===== Textauszug
Die Medien stürzten sich wie Geier auf den Fall, was unter anderem auch durch die unglaubliche Brutalität verstärkt wurde, mit der die Opfer in der Wonderland Avenue zu Tode kamen. Wie John Holmes in diese düstere Geschichte passte, dem versucht sich nun der US-Film Wonderland zu nähern.
Val Kilmer spielt Holmes, und obwohl er durchaus einen guten Job verrichtet hat, leidet seine Performance ein wenig darunter, dass er bereits einmal eine sehr bekannte, reale Figur spielen durfte, die ebenfalls mit wüster Lockenfrisur und einem immensen Hang zum Drogenkonsum aufblitzte: Jim Morrison von der legendären Rockband The Doors nämlich, und so leiden einige Szenen dann tragischerweise unter dem Fluch des Deja-Vu-Gefühls.
Auch muss leider kritisch angemerkt werden, dass man nicht viel Neues über den Menschen John Holmes erfährt, obwohl ihm der Film zumindest in Anflügen ein wenig Ambivalenz gönnt.
Die Idee, mit der Regisseur James Cox sein Biopic aufzieht, ist nicht neu, aber in diesem Fall, wo die Wahrheit in der realen Welt lange Zeit verschlossen blieb, und zumindest Details dies auch für immer bleiben werden, erweist sie sich zumindest als gute Wahl.
Man bedient sich nämlich für Wonderland eindeutig der Struktur des Akira Kurosawa-Streifens Rashomon, bei dem es um die Suche nach der Wahrheit geht, und der Zuschauer mit ständig neuen Variationen von ein und derselben Geschichte konfrontiert wird.
Die erste Person, welche uns – vermeintlich – berichtet, was angeblich geschehen ist, in dieser grausamen Nacht des 1. Juni 1981, ist der spätere Kronzeuge der Anklage, David Lind.
==========
===== Material
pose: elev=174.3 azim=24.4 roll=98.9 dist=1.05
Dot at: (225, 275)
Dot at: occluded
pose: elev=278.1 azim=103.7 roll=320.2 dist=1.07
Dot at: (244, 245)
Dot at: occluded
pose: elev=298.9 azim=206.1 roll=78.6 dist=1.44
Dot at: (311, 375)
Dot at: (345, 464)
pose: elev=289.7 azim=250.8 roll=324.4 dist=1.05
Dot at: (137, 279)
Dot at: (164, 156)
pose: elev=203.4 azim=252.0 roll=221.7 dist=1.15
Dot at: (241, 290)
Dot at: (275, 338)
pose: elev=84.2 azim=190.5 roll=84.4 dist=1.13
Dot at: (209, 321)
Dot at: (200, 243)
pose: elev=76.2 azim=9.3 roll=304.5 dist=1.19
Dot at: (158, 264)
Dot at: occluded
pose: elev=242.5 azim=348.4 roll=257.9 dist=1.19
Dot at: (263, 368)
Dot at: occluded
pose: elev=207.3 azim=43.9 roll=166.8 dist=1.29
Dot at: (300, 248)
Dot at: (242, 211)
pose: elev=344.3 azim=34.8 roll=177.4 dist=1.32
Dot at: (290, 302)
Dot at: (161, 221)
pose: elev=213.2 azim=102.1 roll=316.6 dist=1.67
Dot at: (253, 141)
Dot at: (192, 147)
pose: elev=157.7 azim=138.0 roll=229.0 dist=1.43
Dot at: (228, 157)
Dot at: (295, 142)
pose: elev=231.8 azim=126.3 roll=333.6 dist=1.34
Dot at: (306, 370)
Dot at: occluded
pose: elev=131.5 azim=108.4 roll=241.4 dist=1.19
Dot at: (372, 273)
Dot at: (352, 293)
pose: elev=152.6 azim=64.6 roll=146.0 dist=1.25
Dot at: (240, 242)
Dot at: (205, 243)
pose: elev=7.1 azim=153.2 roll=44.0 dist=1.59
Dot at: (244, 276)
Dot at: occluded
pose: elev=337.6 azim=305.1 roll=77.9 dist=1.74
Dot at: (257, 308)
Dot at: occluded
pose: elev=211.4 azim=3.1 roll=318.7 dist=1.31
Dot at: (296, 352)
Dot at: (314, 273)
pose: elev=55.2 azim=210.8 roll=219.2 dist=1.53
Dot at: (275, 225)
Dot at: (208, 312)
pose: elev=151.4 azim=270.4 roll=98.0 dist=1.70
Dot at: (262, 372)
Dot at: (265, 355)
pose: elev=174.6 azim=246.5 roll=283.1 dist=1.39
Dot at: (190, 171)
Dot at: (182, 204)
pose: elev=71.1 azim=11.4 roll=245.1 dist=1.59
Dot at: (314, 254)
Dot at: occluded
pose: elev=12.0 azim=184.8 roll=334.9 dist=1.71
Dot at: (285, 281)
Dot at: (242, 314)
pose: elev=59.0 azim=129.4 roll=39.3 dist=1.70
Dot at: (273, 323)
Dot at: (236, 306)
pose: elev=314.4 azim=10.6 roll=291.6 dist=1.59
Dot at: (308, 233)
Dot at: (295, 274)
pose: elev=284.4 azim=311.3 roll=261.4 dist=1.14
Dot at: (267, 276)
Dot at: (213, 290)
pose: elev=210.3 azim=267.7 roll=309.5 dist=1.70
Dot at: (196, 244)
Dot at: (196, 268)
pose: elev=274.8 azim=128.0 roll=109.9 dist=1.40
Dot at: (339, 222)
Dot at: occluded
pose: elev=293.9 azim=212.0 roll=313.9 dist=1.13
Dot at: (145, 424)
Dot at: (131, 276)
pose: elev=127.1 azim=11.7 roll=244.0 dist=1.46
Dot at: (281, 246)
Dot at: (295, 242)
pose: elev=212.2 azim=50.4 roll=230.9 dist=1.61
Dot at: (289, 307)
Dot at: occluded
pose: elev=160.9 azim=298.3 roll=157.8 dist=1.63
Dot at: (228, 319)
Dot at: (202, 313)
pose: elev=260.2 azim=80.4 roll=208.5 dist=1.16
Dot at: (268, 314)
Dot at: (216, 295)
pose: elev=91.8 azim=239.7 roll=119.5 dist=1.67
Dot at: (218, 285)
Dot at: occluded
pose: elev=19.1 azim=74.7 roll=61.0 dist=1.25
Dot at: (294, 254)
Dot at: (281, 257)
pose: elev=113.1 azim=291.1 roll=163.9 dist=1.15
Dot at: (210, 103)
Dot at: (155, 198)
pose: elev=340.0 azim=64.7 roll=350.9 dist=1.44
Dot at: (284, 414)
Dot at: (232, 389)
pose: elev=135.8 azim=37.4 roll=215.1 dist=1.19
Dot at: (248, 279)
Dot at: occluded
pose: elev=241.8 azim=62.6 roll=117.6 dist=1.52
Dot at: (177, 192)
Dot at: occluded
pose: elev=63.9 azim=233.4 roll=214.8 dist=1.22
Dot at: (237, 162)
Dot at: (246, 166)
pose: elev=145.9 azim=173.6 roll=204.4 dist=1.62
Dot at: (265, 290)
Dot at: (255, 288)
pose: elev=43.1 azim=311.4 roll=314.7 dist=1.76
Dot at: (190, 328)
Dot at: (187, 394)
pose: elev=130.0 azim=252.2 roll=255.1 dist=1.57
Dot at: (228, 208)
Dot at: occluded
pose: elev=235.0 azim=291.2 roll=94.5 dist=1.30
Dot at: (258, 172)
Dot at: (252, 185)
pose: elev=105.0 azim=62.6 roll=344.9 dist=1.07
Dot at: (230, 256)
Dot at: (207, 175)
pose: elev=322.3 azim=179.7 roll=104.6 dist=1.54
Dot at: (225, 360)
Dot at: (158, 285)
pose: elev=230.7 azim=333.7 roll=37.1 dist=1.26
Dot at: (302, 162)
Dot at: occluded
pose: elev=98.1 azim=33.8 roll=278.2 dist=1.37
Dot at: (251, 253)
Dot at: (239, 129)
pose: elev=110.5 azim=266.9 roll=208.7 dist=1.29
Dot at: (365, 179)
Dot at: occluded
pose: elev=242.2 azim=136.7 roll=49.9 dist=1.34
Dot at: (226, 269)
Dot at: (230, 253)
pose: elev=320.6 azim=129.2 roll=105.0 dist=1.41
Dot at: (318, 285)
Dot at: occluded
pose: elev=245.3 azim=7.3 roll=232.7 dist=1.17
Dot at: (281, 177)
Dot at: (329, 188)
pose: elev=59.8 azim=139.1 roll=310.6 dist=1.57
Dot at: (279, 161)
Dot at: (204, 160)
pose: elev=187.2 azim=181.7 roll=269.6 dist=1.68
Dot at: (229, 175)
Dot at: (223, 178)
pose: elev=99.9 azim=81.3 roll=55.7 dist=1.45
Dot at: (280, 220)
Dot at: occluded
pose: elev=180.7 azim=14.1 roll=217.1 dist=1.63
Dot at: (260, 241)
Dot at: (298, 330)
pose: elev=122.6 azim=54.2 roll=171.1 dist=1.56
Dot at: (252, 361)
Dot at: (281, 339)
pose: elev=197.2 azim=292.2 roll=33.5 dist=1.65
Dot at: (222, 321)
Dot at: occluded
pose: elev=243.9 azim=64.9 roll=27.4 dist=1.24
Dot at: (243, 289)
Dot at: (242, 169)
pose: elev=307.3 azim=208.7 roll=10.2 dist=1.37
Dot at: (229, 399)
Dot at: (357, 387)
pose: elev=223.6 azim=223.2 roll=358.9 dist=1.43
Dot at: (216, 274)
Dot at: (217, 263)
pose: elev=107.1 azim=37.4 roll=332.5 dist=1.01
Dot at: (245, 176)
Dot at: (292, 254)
==========
▸ Aufgabenziel:
Schreiben Sie den Textauszug über den Film Wonderland vollständig und unverändert ab. Arbeiten Sie ausschließlich mit dem Textauszug.

▸ Lösung:
Die Medien stürzten sich wie Geier auf den Fall, was unter anderem auch durch die unglaubliche Brutalität verstärkt wurde, mit der die Opfer in der Wonderland Avenue zu Tode kamen. Wie John Holmes in diese düstere Geschichte passte, dem versucht sich nun der US-Film Wonderland zu nähern.
Val Kilmer spielt Holmes, und obwohl er durchaus einen guten Job verrichtet hat, leidet seine Performance ein wenig darunter, dass er bereits einmal eine sehr bekannte, reale Figur spielen durfte, die ebenfalls mit wüster Lockenfrisur und einem immensen Hang zum Drogenkonsum aufblitzte: Jim Morrison von der legendären Rockband The Doors nämlich, und so leiden einige Szenen dann tragischerweise unter dem Fluch des Deja-Vu-Gefühls.
Auch muss leider kritisch angemerkt werden, dass man nicht viel Neues über den Menschen John Holmes erfährt, obwohl ihm der Film zumindest in Anflügen ein wenig Ambivalenz gönnt.
Die Idee, mit der Regisseur James Cox sein Biopic aufzieht, ist nicht neu, aber in diesem Fall, wo die Wahrheit in der realen Welt lange Zeit verschlossen blieb, und zumindest Details dies auch für immer bleiben werden, erweist sie sich zumindest als gute Wahl.
Man bedient sich nämlich für Wonderland eindeutig der Struktur des Akira Kurosawa-Streifens Rashomon, bei dem es um die Suche nach der Wahrheit geht, und der Zuschauer mit ständig neuen Variationen von ein und derselben Geschichte konfrontiert wird.
Die erste Person, welche uns – vermeintlich – berichtet, was angeblich geschehen ist, in dieser grausamen Nacht des 1. Juni 1981, ist der spätere Kronzeuge der Anklage, David Lind.